Progress from grill apprentice to grill master as you focus on the safe use of a grill while preparing delicious meals. By completing six activities and a selection of recipes, you’ll learn about appropriate portion sizes, cooking meat to safe temperatures, and using gas and charcoal accessories, all while learning to prepare a complete meal. Includes related recipes. Because of the grill, recommended for youth ages 11 and above.

Global Gourmet

Create rich and delicious meals from Mexico, Africa, Japan, India, Italy, Greece, and Germany as you explore food history, customs, and nutrition to better understand our world.

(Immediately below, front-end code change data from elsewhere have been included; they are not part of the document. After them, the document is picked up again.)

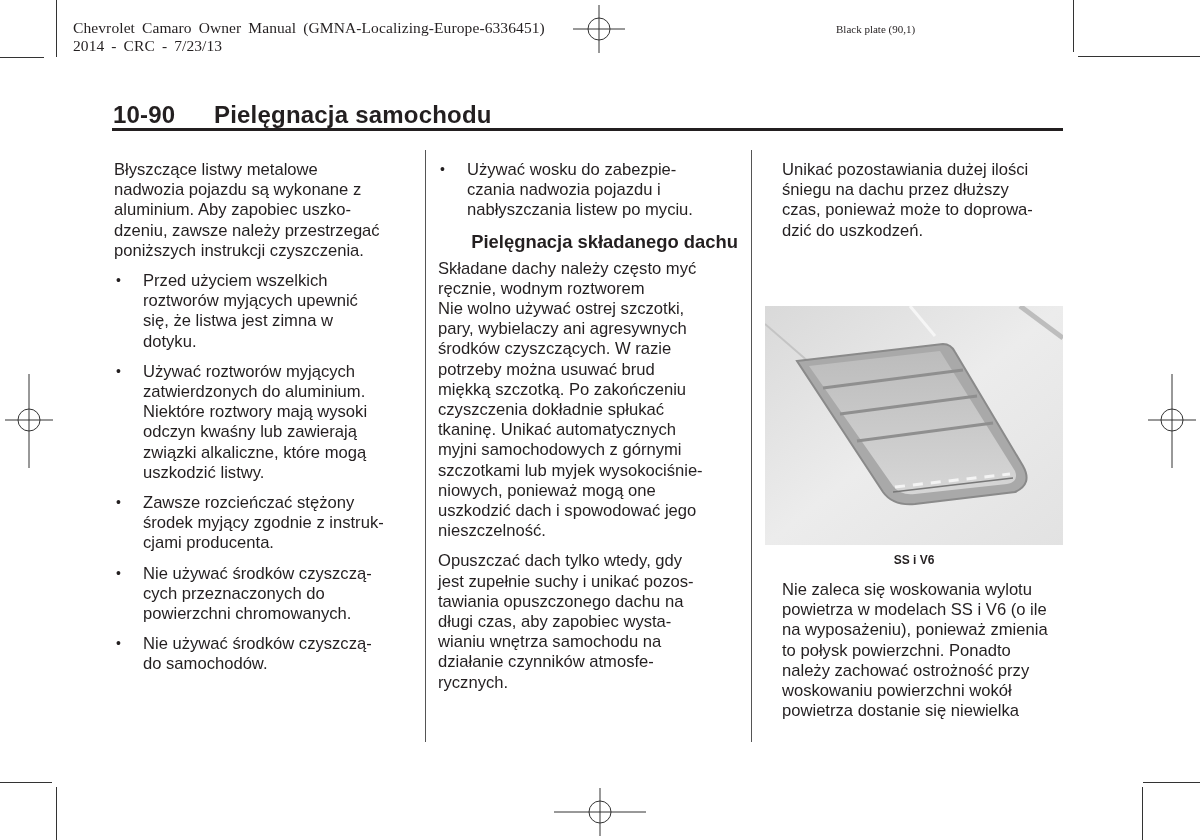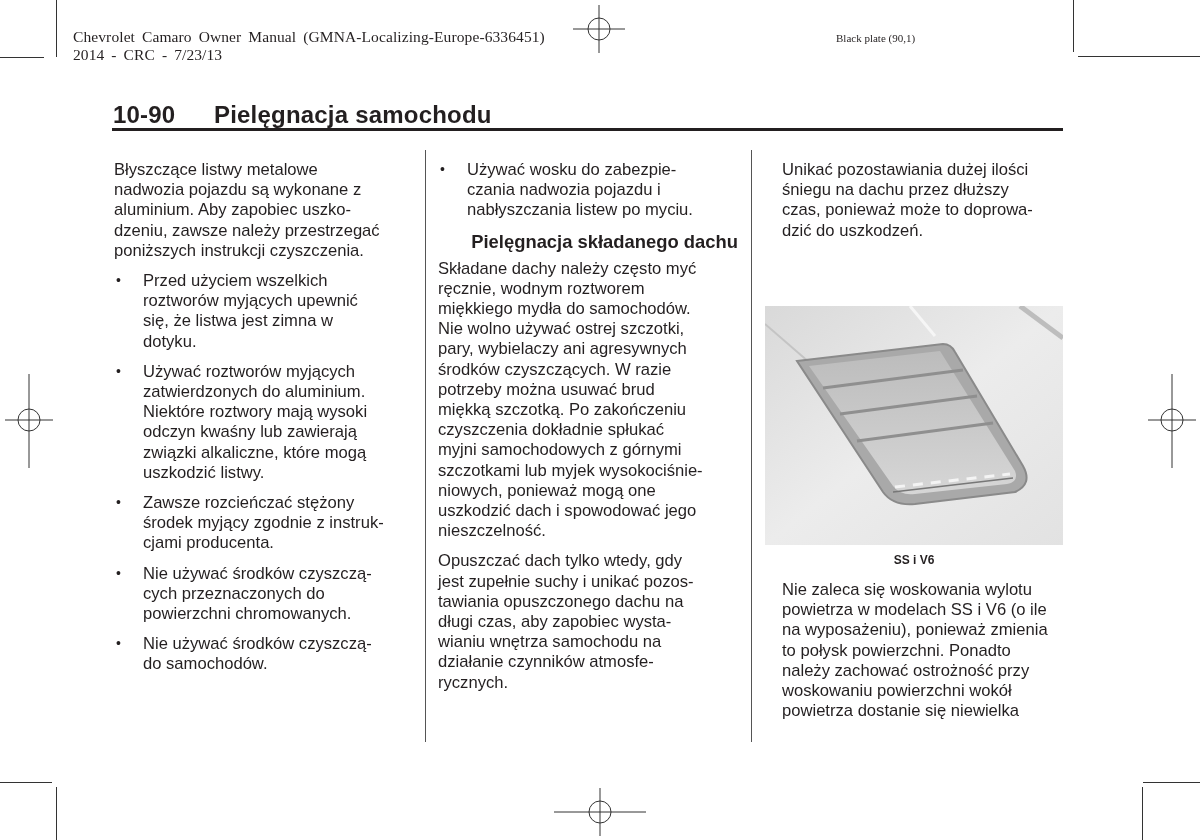"Chevrolet Camaro Owner Manual" .serif { margin-top: 9px -> none }
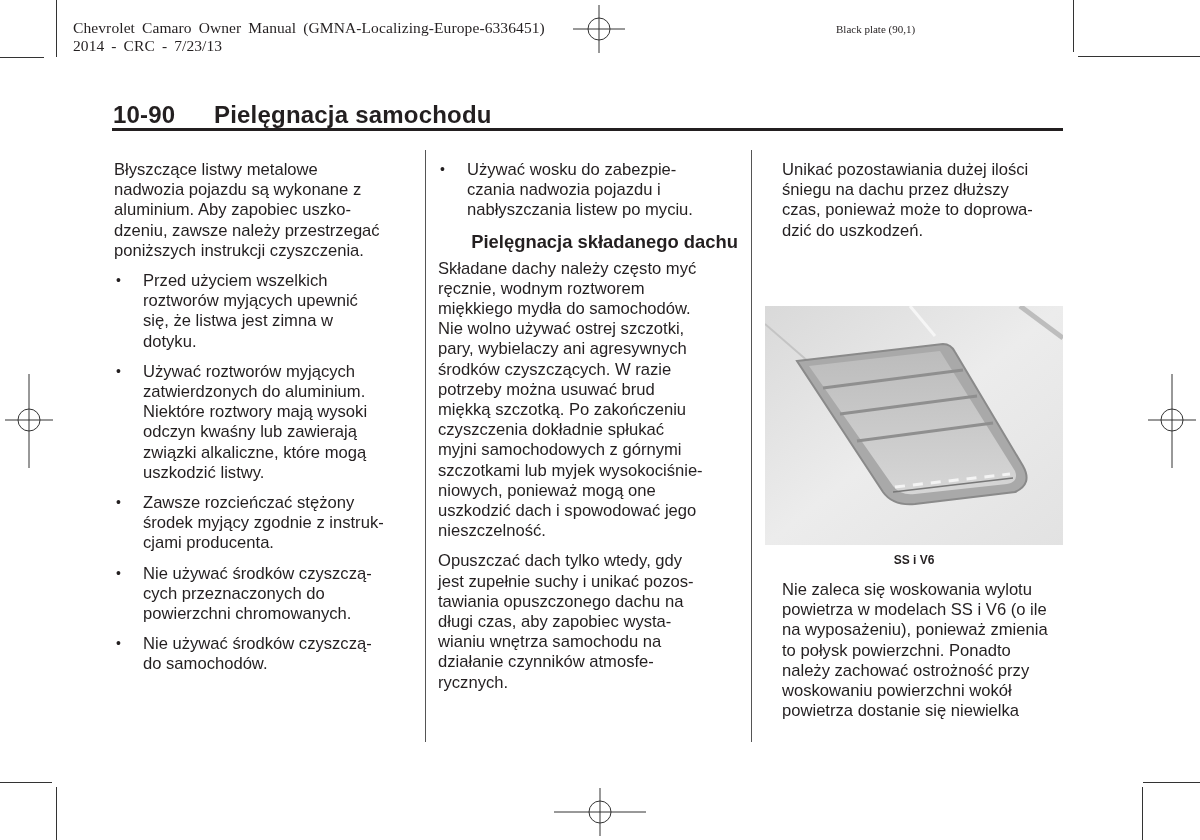"miękkiego mydła do samochodów." span { html: <span>miękkiego mydła do samochodów.</span> -> none }
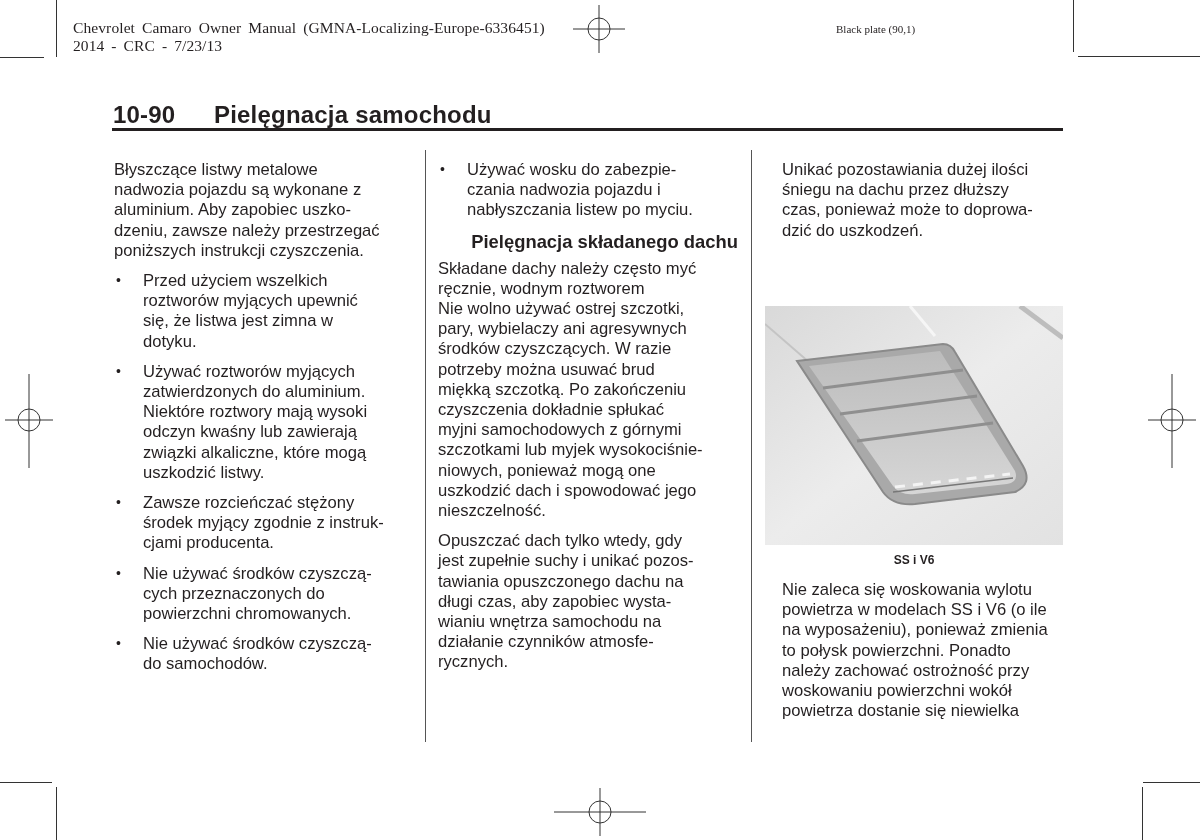"tkaninę. Unikać automatycznych" span { html: none -> <span>tkaninę. Unikać automatycznych</span> }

Take a Break for Breakfast

Starting each day with a nutritious breakfast is important, and now it’s fun too. See how you can combine foods from different food groups for fun and delicious ways to start the day. Intended for members who have completed at least one other beginning-level food and nutrition project.

Everyday Food and Fitness

Learn how to prepare healthy and hearty snacks using MyPlate as a guide, and discover how powerful healthy food can be for your body and mind. Fun and easy recipes help build your skills in the kitchen. See how well your current diet fits into the MyPlate food groups. Find out what makes grains great, and why vitamins and nutrients are so beneficial. This project shows you how to add exercise to a healthy diet and find the path to a better quality of life.

Beyond the Grill

Explore a variety of outdoor cooking skills while finding easy ways to follow the USDA’s MyPlate guidelines. Experiment with a pie iron, solar cooker, and rotisserie, and hone your skills on the grill, then throw a cookout party and use what you’ve learned!


 

Kits, Projects, and Activites from National 4-H

National 4-H Food Science and Safety Curriculum Collection

National 4-H Nutrition Curriculum Collection

4-H S.N.A.C. Club

4-H SNAC (Student Nutrition Advisory Council) Clubs are student led 4-H clubs that promote leadership skills that focus on healthy living, nutrition, physical activity, cooking, and public speaking.

4-H SNAC Club is a way to integrate positive youth development and community engagement into existing nutrition (Supplemental Nutrition Assistance Program – Education (SNAP-Ed) or Expanded Food and Nutrition Education Program (EFNEP) programs, while increasing equitable access and opportunity to participate in 4-H among limited resource communities.